Top of DATA EXTRACTS

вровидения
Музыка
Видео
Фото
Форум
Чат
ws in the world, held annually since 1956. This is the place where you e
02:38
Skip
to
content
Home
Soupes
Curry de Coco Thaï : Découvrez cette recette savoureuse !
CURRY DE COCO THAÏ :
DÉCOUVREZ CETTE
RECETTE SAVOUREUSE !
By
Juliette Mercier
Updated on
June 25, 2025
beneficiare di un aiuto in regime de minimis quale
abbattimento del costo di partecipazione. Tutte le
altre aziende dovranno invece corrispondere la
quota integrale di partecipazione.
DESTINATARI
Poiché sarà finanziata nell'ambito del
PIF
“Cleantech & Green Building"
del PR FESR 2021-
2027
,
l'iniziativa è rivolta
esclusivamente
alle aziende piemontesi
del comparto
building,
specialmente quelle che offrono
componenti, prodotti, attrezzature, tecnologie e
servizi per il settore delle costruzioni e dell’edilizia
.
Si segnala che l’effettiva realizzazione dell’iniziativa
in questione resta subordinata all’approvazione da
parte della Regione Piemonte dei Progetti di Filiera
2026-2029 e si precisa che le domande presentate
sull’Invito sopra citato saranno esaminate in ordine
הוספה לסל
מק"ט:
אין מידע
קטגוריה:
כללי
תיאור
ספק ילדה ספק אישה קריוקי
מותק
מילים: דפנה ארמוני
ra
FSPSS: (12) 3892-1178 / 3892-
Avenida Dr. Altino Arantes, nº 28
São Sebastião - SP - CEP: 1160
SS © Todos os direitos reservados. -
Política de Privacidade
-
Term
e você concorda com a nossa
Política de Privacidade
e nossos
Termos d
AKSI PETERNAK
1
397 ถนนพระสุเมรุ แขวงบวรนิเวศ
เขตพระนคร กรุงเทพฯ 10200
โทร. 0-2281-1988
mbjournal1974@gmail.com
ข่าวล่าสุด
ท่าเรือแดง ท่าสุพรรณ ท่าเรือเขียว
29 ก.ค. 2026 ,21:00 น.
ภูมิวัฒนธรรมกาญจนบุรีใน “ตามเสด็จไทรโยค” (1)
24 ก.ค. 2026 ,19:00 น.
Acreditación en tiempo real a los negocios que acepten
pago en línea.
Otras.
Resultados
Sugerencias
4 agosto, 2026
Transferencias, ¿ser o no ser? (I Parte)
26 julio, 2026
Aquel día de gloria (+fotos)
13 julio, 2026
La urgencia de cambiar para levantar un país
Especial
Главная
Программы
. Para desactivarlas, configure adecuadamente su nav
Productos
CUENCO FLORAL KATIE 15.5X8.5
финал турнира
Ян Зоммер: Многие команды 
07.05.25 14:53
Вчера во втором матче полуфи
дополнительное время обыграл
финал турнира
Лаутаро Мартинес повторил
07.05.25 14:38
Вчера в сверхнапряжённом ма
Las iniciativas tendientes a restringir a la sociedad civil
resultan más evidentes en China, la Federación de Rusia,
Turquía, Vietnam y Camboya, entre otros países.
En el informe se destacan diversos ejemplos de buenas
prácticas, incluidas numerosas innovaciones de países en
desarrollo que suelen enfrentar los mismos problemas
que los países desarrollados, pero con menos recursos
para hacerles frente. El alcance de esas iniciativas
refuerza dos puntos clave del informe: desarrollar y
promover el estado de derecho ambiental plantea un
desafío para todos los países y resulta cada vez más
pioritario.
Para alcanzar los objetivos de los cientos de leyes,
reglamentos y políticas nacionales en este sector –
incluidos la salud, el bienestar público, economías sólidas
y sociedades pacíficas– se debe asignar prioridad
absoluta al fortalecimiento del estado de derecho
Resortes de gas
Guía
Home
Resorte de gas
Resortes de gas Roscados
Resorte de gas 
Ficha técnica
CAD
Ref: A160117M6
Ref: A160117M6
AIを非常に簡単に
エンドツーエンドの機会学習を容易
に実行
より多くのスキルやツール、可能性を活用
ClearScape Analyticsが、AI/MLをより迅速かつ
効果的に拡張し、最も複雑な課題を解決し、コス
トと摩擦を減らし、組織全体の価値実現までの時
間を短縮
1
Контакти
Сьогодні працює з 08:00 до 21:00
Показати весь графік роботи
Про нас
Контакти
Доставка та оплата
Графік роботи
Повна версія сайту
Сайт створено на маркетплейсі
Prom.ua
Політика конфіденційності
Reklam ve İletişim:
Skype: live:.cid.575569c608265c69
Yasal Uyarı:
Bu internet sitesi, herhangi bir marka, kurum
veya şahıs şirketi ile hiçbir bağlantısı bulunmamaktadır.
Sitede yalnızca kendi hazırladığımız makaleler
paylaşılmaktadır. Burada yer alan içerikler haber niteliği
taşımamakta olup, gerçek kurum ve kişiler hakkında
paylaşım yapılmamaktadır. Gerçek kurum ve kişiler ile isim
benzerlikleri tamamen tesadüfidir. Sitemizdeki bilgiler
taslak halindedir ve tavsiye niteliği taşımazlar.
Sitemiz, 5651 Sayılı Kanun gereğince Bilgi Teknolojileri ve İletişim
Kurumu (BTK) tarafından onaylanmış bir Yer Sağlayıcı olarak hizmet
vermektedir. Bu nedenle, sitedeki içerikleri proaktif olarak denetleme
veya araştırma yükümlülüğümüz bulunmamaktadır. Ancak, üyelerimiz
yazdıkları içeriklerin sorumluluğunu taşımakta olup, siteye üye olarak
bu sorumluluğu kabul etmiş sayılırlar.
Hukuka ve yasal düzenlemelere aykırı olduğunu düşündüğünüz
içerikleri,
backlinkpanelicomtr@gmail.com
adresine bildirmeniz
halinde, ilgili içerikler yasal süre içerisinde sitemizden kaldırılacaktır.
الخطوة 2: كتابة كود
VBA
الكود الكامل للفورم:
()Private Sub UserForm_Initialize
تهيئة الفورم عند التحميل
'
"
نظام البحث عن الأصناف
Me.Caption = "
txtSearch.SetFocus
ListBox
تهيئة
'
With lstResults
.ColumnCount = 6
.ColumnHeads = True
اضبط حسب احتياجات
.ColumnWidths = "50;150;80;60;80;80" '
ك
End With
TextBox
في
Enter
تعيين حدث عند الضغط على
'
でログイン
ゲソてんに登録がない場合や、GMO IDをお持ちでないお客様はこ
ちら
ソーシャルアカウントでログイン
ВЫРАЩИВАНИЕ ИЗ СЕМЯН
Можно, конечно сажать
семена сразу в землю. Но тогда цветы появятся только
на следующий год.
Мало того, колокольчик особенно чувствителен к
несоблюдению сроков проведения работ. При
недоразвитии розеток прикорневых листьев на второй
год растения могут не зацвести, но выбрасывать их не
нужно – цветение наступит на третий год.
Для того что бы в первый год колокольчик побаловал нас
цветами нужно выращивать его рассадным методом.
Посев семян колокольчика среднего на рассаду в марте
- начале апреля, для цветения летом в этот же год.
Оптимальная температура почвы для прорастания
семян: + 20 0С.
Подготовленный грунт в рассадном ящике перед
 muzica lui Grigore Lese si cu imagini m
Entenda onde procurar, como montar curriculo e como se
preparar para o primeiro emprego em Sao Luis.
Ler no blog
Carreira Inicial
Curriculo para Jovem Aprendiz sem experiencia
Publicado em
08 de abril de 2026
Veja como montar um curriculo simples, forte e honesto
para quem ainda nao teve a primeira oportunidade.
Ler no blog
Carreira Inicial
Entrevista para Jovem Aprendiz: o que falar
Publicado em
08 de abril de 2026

Bottom of DATA EXTRACTS

[YOUR INSTRUCTIONS]: Print the material once more. Change nothing.

[ANSWER]:
вровидения
Музыка
Видео
Фото
Форум
Чат
ws in the world, held annually since 1956. This is the place where you e
02:38
Skip
to
content
Home
Soupes
Curry de Coco Thaï : Découvrez cette recette savoureuse !
CURRY DE COCO THAÏ :
DÉCOUVREZ CETTE
RECETTE SAVOUREUSE !
By
Juliette Mercier
Updated on
June 25, 2025
beneficiare di un aiuto in regime de minimis quale
abbattimento del costo di partecipazione. Tutte le
altre aziende dovranno invece corrispondere la
quota integrale di partecipazione.
DESTINATARI
Poiché sarà finanziata nell'ambito del
PIF
“Cleantech & Green Building"
del PR FESR 2021-
2027
,
l'iniziativa è rivolta
esclusivamente
alle aziende piemontesi
del comparto
building,
specialmente quelle che offrono
componenti, prodotti, attrezzature, tecnologie e
servizi per il settore delle costruzioni e dell’edilizia
.
Si segnala che l’effettiva realizzazione dell’iniziativa
in questione resta subordinata all’approvazione da
parte della Regione Piemonte dei Progetti di Filiera
2026-2029 e si precisa che le domande presentate
sull’Invito sopra citato saranno esaminate in ordine
הוספה לסל
מק"ט:
אין מידע
קטגוריה:
כללי
תיאור
ספק ילדה ספק אישה קריוקי
מותק
מילים: דפנה ארמוני
ra
FSPSS: (12) 3892-1178 / 3892-
Avenida Dr. Altino Arantes, nº 28
São Sebastião - SP - CEP: 1160
SS © Todos os direitos reservados. -
Política de Privacidade
-
Term
e você concorda com a nossa
Política de Privacidade
e nossos
Termos d
AKSI PETERNAK
1
397 ถนนพระสุเมรุ แขวงบวรนิเวศ
เขตพระนคร กรุงเทพฯ 10200
โทร. 0-2281-1988
mbjournal1974@gmail.com
ข่าวล่าสุด
ท่าเรือแดง ท่าสุพรรณ ท่าเรือเขียว
29 ก.ค. 2026 ,21:00 น.
ภูมิวัฒนธรรมกาญจนบุรีใน “ตามเสด็จไทรโยค” (1)
24 ก.ค. 2026 ,19:00 น.
Acreditación en tiempo real a los negocios que acepten
pago en línea.
Otras.
Resultados
Sugerencias
4 agosto, 2026
Transferencias, ¿ser o no ser? (I Parte)
26 julio, 2026
Aquel día de gloria (+fotos)
13 julio, 2026
La urgencia de cambiar para levantar un país
Especial
Главная
Программы
. Para desactivarlas, configure adecuadamente su nav
Productos
CUENCO FLORAL KATIE 15.5X8.5
финал турнира
Ян Зоммер: Многие команды 
07.05.25 14:53
Вчера во втором матче полуфи
дополнительное время обыграл
финал турнира
Лаутаро Мартинес повторил
07.05.25 14:38
Вчера в сверхнапряжённом ма
Las iniciativas tendientes a restringir a la sociedad civil
resultan más evidentes en China, la Federación de Rusia,
Turquía, Vietnam y Camboya, entre otros países.
En el informe se destacan diversos ejemplos de buenas
prácticas, incluidas numerosas innovaciones de países en
desarrollo que suelen enfrentar los mismos problemas
que los países desarrollados, pero con menos recursos
para hacerles frente. El alcance de esas iniciativas
refuerza dos puntos clave del informe: desarrollar y
promover el estado de derecho ambiental plantea un
desafío para todos los países y resulta cada vez más
pioritario.
Para alcanzar los objetivos de los cientos de leyes,
reglamentos y políticas nacionales en este sector –
incluidos la salud, el bienestar público, economías sólidas
y sociedades pacíficas– se debe asignar prioridad
absoluta al fortalecimiento del estado de derecho
Resortes de gas
Guía
Home
Resorte de gas
Resortes de gas Roscados
Resorte de gas 
Ficha técnica
CAD
Ref: A160117M6
Ref: A160117M6
AIを非常に簡単に
エンドツーエンドの機会学習を容易
に実行
より多くのスキルやツール、可能性を活用
ClearScape Analyticsが、AI/MLをより迅速かつ
効果的に拡張し、最も複雑な課題を解決し、コス
トと摩擦を減らし、組織全体の価値実現までの時
間を短縮
1
Контакти
Сьогодні працює з 08:00 до 21:00
Показати весь графік роботи
Про нас
Контакти
Доставка та оплата
Графік роботи
Повна версія сайту
Сайт створено на маркетплейсі
Prom.ua
Політика конфіденційності
Reklam ve İletişim:
Skype: live:.cid.575569c608265c69
Yasal Uyarı:
Bu internet sitesi, herhangi bir marka, kurum
veya şahıs şirketi ile hiçbir bağlantısı bulunmamaktadır.
Sitede yalnızca kendi hazırladığımız makaleler
paylaşılmaktadır. Burada yer alan içerikler haber niteliği
taşımamakta olup, gerçek kurum ve kişiler hakkında
paylaşım yapılmamaktadır. Gerçek kurum ve kişiler ile isim
benzerlikleri tamamen tesadüfidir. Sitemizdeki bilgiler
taslak halindedir ve tavsiye niteliği taşımazlar.
Sitemiz, 5651 Sayılı Kanun gereğince Bilgi Teknolojileri ve İletişim
Kurumu (BTK) tarafından onaylanmış bir Yer Sağlayıcı olarak hizmet
vermektedir. Bu nedenle, sitedeki içerikleri proaktif olarak denetleme
veya araştırma yükümlülüğümüz bulunmamaktadır. Ancak, üyelerimiz
yazdıkları içeriklerin sorumluluğunu taşımakta olup, siteye üye olarak
bu sorumluluğu kabul etmiş sayılırlar.
Hukuka ve yasal düzenlemelere aykırı olduğunu düşündüğünüz
içerikleri,
backlinkpanelicomtr@gmail.com
adresine bildirmeniz
halinde, ilgili içerikler yasal süre içerisinde sitemizden kaldırılacaktır.
الخطوة 2: كتابة كود
VBA
الكود الكامل للفورم:
()Private Sub UserForm_Initialize
تهيئة الفورم عند التحميل
'
"
نظام البحث عن الأصناف
Me.Caption = "
txtSearch.SetFocus
ListBox
تهيئة
'
With lstResults
.ColumnCount = 6
.ColumnHeads = True
اضبط حسب احتياجات
.ColumnWidths = "50;150;80;60;80;80" '
ك
End With
TextBox
في
Enter
تعيين حدث عند الضغط على
'
でログイン
ゲソてんに登録がない場合や、GMO IDをお持ちでないお客様はこ
ちら
ソーシャルアカウントでログイン
ВЫРАЩИВАНИЕ ИЗ СЕМЯН
Можно, конечно сажать
семена сразу в землю. Но тогда цветы появятся только
на следующий год.
Мало того, колокольчик особенно чувствителен к
несоблюдению сроков проведения работ. При
недоразвитии розеток прикорневых листьев на второй
год растения могут не зацвести, но выбрасывать их не
нужно – цветение наступит на третий год.
Для того что бы в первый год колокольчик побаловал нас
цветами нужно выращивать его рассадным методом.
Посев семян колокольчика среднего на рассаду в марте
- начале апреля, для цветения летом в этот же год.
Оптимальная температура почвы для прорастания
семян: + 20 0С.
Подготовленный грунт в рассадном ящике перед
 muzica lui Grigore Lese si cu imagini m
Entenda onde procurar, como montar curriculo e como se
preparar para o primeiro emprego em Sao Luis.
Ler no blog
Carreira Inicial
Curriculo para Jovem Aprendiz sem experiencia
Publicado em
08 de abril de 2026
Veja como montar um curriculo simples, forte e honesto
para quem ainda nao teve a primeira oportunidade.
Ler no blog
Carreira Inicial
Entrevista para Jovem Aprendiz: o que falar
Publicado em
08 de abril de 2026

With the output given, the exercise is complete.